US stops funding UNESCO over Palestine
The U.S. cut off funding to the United Nations Educational, Scientific and Cultural Organization (UNESCO) on Monday after the U.N. organization became the first to admit Palestine as a full member state.
A 1994 law bars U.S. contributions “to any affiliated organization of the United Nations which grants full membership as a state to any organization or group that does not have the internationally recognized attributes of statehood.”
{mosads}The U.S. pays $80 million a year to UNESCO, or 22 percent of the organization’s overall budget, and the move will scuttle an upcoming $60 million payment.
The U.S. was one of 14 countries to vote against the UNESCO measure to recognize Palestine. 107 member countries voted in favor and 52 abstained.
U.S. ambassador to the U.N. Susan Rice called the vote “deeply damaging to UNESCO” over Twitter on Monday, and a number of other lawmakers were quick to condemn the vote, including Rep. Ileana Ros-Lehtinen (R-Fla.), the chairwoman the House Foreign Affairs Committee.
“Today’s reckless action by UNESCO is anti-Israel and anti-peace,” she said in a statement. “It rewards the Palestinian leadership’s dangerous scheme to bypass negotiations with Israel and seek recognition of a self-declared ‘Palestinian state,’ and takes us further from peace in the Middle East.”
Sen. Robert Menendez (D-N.J.), a member of the Senate Foreign Relations Committee, said it’s unfortunate that UNESCO is “forcing the U.S. to take such drastic steps.”

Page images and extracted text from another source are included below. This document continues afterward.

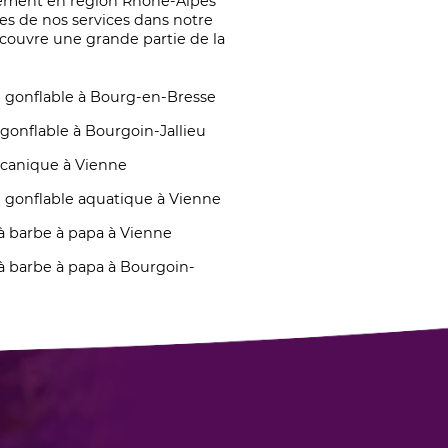
ement en région Rhône-Alpes
es de nos services dans notre
 couvre une grande partie de la
 gonflable à Bourg-en-Bresse
gonflable à Bourgoin-Jallieu
canique à Vienne
 gonflable aquatique à Vienne
à barbe à papa à Vienne
à barbe à papa à Bourgoin-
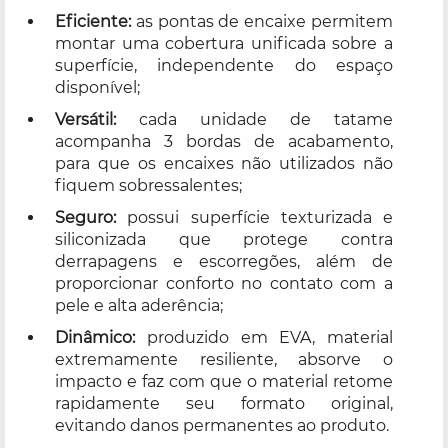
Eficiente:
as pontas de encaixe permitem
montar uma cobertura unificada sobre a
superfície, independente do espaço
disponível;
Versátil:
cada unidade de tatame
acompanha 3 bordas de acabamento,
para que os encaixes não utilizados não
fiquem sobressalentes;
Seguro:
possui superfície texturizada e
siliconizada que protege contra
derrapagens e escorregões, além de
proporcionar conforto no contato com a
pele e alta aderência;
Dinâmico:
produzido em EVA, material
extremamente resiliente, absorve o
impacto e faz com que o material retome
rapidamente seu formato original,
evitando danos permanentes ao produto.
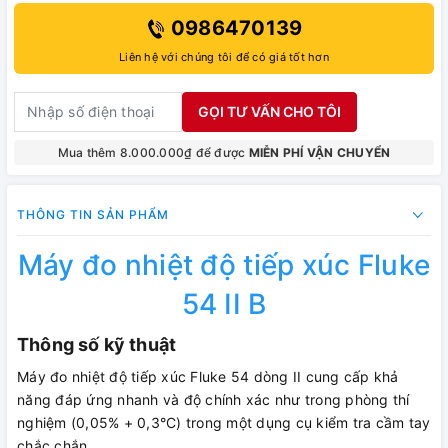
0986470139
Liên hệ với chúng tôi để có giá tốt hơn
GỌI TƯ VẤN CHO TÔI
Mua thêm 8.000.000₫ để được
MIỄN PHÍ VẬN CHUYỂN
THÔNG TIN SẢN PHẨM
Máy đo nhiệt độ tiếp xúc Fluke
54 II B
Thông số kỹ thuật
Máy đo nhiệt độ tiếp xúc Fluke 54 dòng II cung cấp khả
năng đáp ứng nhanh và độ chính xác như trong phòng thí
nghiệm (0,05% + 0,3°C) trong một dụng cụ kiểm tra cầm tay
chắc chắn.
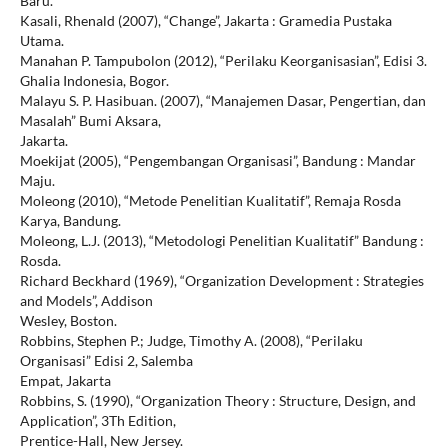
Baru.
Kasali, Rhenald (2007), “Change”, Jakarta : Gramedia Pustaka
Utama.
Manahan P. Tampubolon (2012), “Perilaku Keorganisasian”, Edisi 3.
Ghalia Indonesia, Bogor.
Malayu S. P. Hasibuan. (2007), “Manajemen Dasar, Pengertian, dan
Masalah” Bumi Aksara,
Jakarta.
Moekijat (2005), “Pengembangan Organisasi”, Bandung : Mandar
Maju.
Moleong (2010), “Metode Penelitian Kualitatif”, Remaja Rosda
Karya, Bandung.
Moleong, L.J. (2013), “Metodologi Penelitian Kualitatif” Bandung :
Rosda.
Richard Beckhard (1969), “Organization Development : Strategies
and Models”, Addison
Wesley, Boston.
Robbins, Stephen P.; Judge, Timothy A. (2008), “Perilaku
Organisasi” Edisi 2, Salemba
Empat, Jakarta
Robbins, S. (1990), “Organization Theory : Structure, Design, and
Application”, 3Th Edition,
Prentice-Hall, New Jersey.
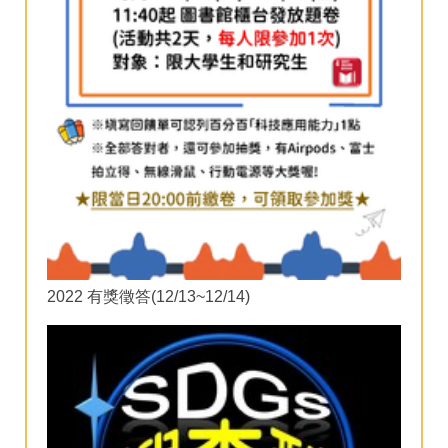
2022 有獎徵答(12/13~12/14)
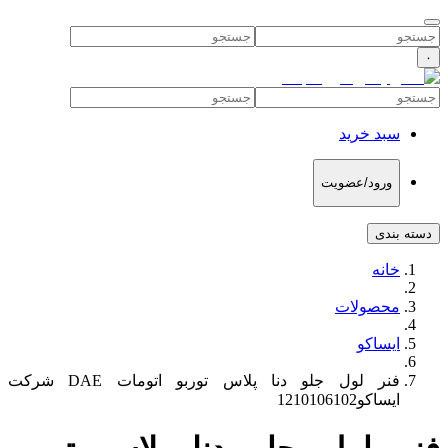
۰
سبد خرید
ورود/عضویت
دسته بندی
خانه
محصولات
ایساکو
فنر لول جلو دنا پلاس توربو اتومات DAE شرکت
ایساکو1210106102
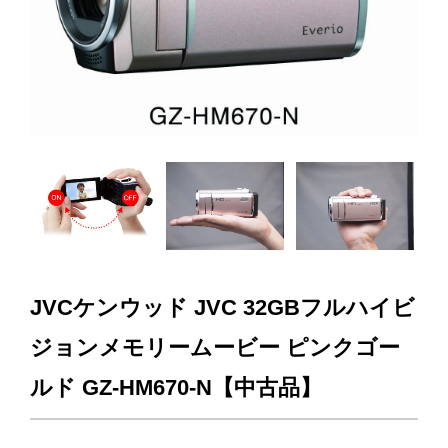
JVCケンウッド JVC 32GBフルハイビ
ジョンメモリームービー ピンクゴー
ルド GZ-HM670-N【中古品】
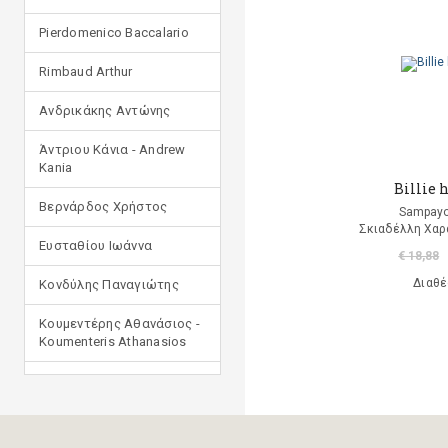
Pierdomenico Baccalario
Rimbaud Arthur
Ανδρικάκης Αντώνης
Άντριου Κάνια - Andrew
Kania
Billie 
Βερνάρδος Χρήστος
Sampayo
Σκιαδέλλη Χαρ
Ευσταθίου Ιωάννα
€ 18,88
Διαθέ
Κονδύλης Παναγιώτης
Κουμεντέρης Αθανάσιος -
Koumenteris Athanasios
Κωστοπούλου Ιουλία
Μανδηλαράς Φίλιππος
(μετάφραση)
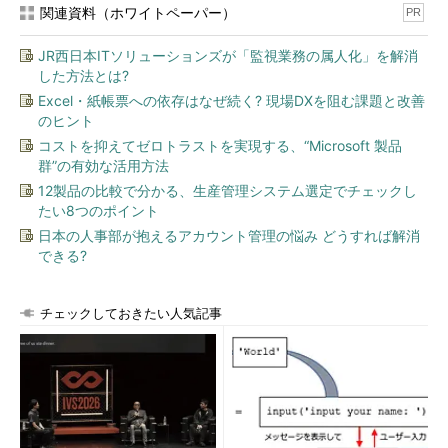
関連資料（ホワイトペーパー）
PR
JR西日本ITソリューションズが「監視業務の属人化」を解消
した方法とは?
Excel・紙帳票への依存はなぜ続く? 現場DXを阻む課題と改善
のヒント
コストを抑えてゼロトラストを実現する、“Microsoft 製品
群”の有効な活用方法
12製品の比較で分かる、生産管理システム選定でチェックし
たい8つのポイント
日本の人事部が抱えるアカウント管理の悩み どうすれば解消
できる?
チェックしておきたい人気記事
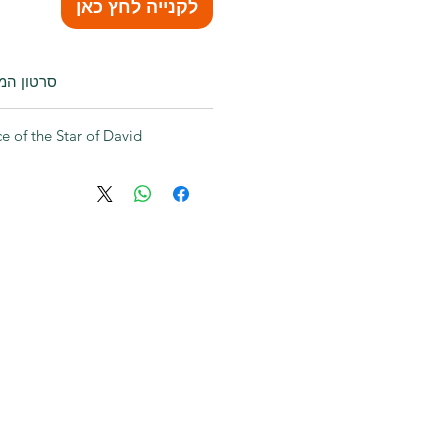
לקנייה לחץ כאן
סרטון המח
סרטון
ce of the Star of David
ignificance of the Star of David?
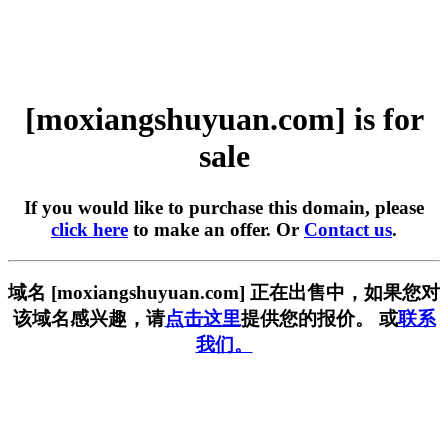
[moxiangshuyuan.com] is for
sale
If you would like to purchase this domain, please
click here
to make an offer. Or
Contact us
.
域名 [moxiangshuyuan.com] 正在出售中，如果您对
该域名感兴趣，请
点击这里
提供您的报价。 或
联系
我们。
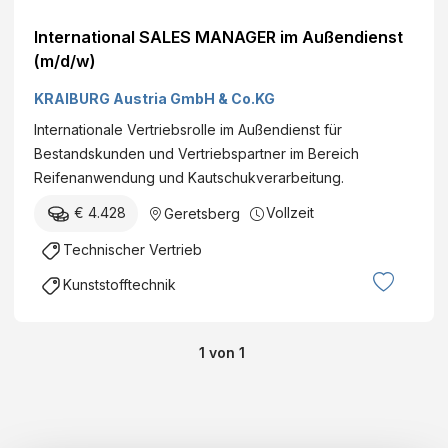
International SALES MANAGER im Außendienst
(m/d/w)
KRAIBURG Austria GmbH & Co.KG
Internationale Vertriebsrolle im Außendienst für
Bestandskunden und Vertriebspartner im Bereich
Reifenanwendung und Kautschukverarbeitung.
€ 4.428
Vollzeit
Geretsberg
Technischer Vertrieb
Kunststofftechnik
1
von
1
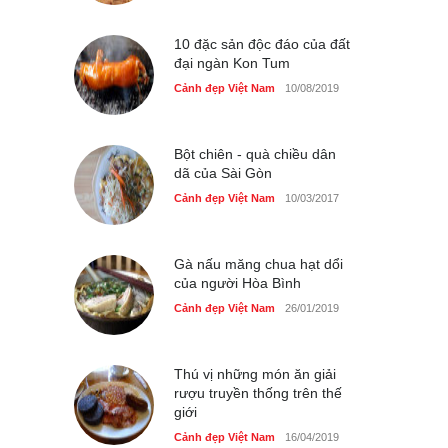
Cảnh đẹp Việt Nam
25/04/2020
10 đặc sản độc đáo của đất
đại ngàn Kon Tum
Cảnh đẹp Việt Nam
10/08/2019
Bột chiên - quà chiều dân
dã của Sài Gòn
Cảnh đẹp Việt Nam
10/03/2017
Gà nấu măng chua hạt dổi
của người Hòa Bình
Cảnh đẹp Việt Nam
26/01/2019
Thú vị những món ăn giải
rượu truyền thống trên thế
giới
Cảnh đẹp Việt Nam
16/04/2019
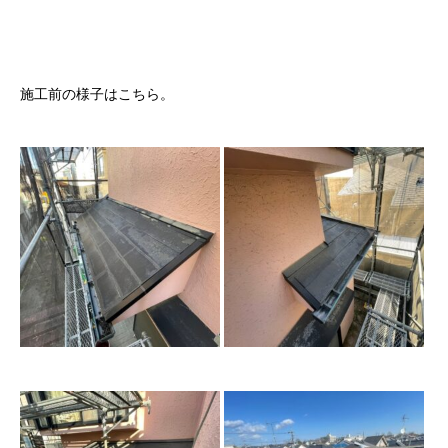
施工前の様子はこちら。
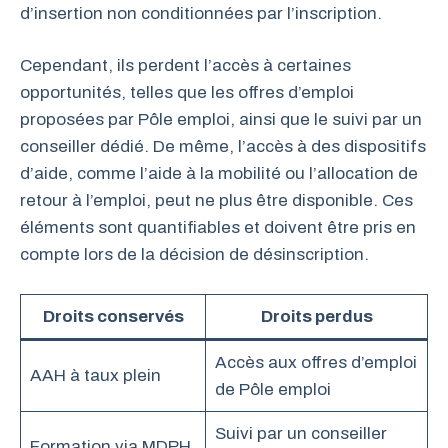
d’insertion non conditionnées par l’inscription.
Cependant, ils perdent l’accès à certaines
opportunités, telles que les offres d’emploi
proposées par Pôle emploi, ainsi que le suivi par un
conseiller dédié. De même, l’accès à des dispositifs
d’aide, comme l’aide à la mobilité ou l’allocation de
retour à l’emploi, peut ne plus être disponible. Ces
éléments sont quantifiables et doivent être pris en
compte lors de la décision de désinscription.
Droits conservés
Droits perdus
Accès aux offres d’emploi
AAH à taux plein
de Pôle emploi
Suivi par un conseiller
Formation via MDPH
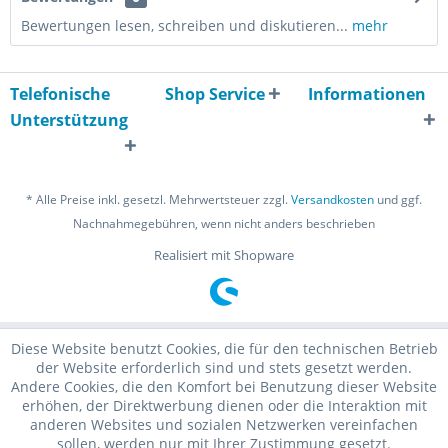
Bewertungen lesen, schreiben und diskutieren...
mehr
Telefonische
Shop Service
Informationen
Unterstützung
* Alle Preise inkl. gesetzl. Mehrwertsteuer zzgl.
Versandkosten
und ggf.
Nachnahmegebühren, wenn nicht anders beschrieben
Realisiert mit Shopware
Diese Website benutzt Cookies, die für den technischen Betrieb
der Website erforderlich sind und stets gesetzt werden.
Andere Cookies, die den Komfort bei Benutzung dieser Website
erhöhen, der Direktwerbung dienen oder die Interaktion mit
anderen Websites und sozialen Netzwerken vereinfachen
sollen, werden nur mit Ihrer Zustimmung gesetzt.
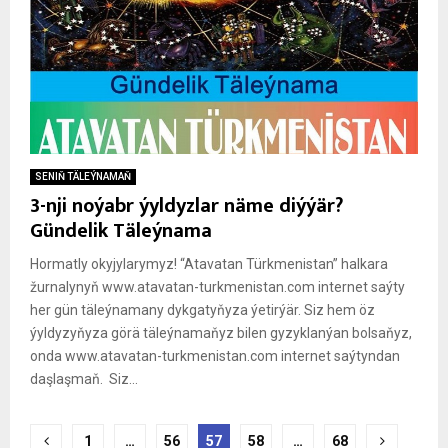
SENIŇ TÄLEÝNAMAŇ
3-nji noýabr ýyldyzlar näme diýýär?
Gündelik Täleýnama
Hormatly okyjylarymyz! “Atavatan Türkmenistan” halkara
žurnalynyň www.atavatan-turkmenistan.com internet saýty
her gün täleýnamany dykgatyňyza ýetirýär. Siz hem öz
ýyldyzyňyza görä täleýnamaňyz bilen gyzyklanýan bolsaňyz,
onda www.atavatan-turkmenistan.com internet saýtyndan
daşlaşmaň. Siz...
Posts
1
…
56
57
58
…
68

“Today’s UNESCO vote to recognize Palestine as a member state is an unacceptable attempt by the Palestinians to circum[vent] the peace negotiation process,” Menendez said. “This is a symbolic vote, but one that will harm the attempts at restarting negotiations between Israel and the Palestinians. I strongly urge the State Department to enforce U.S. law and immediately cut off all funding to UNESCO and any other international organization that recognizes a Palestinian state.”
Reps. Eliot Engel (D-N.Y.) and Shelley Berkley (D-Nev.) issued a joint statement, saying the vote occurred without negotiating a resolution to the Middle East dispute involving Israel:
“The Palestinian effort to gain recognition at the United Nations and UNESCO is severely misguided. The Israeli-Palestinian dispute can only be resolved in bilateral negotiations. Such counterproductive Palestinian efforts at the U.N. only [serve] to undermine the peace process.”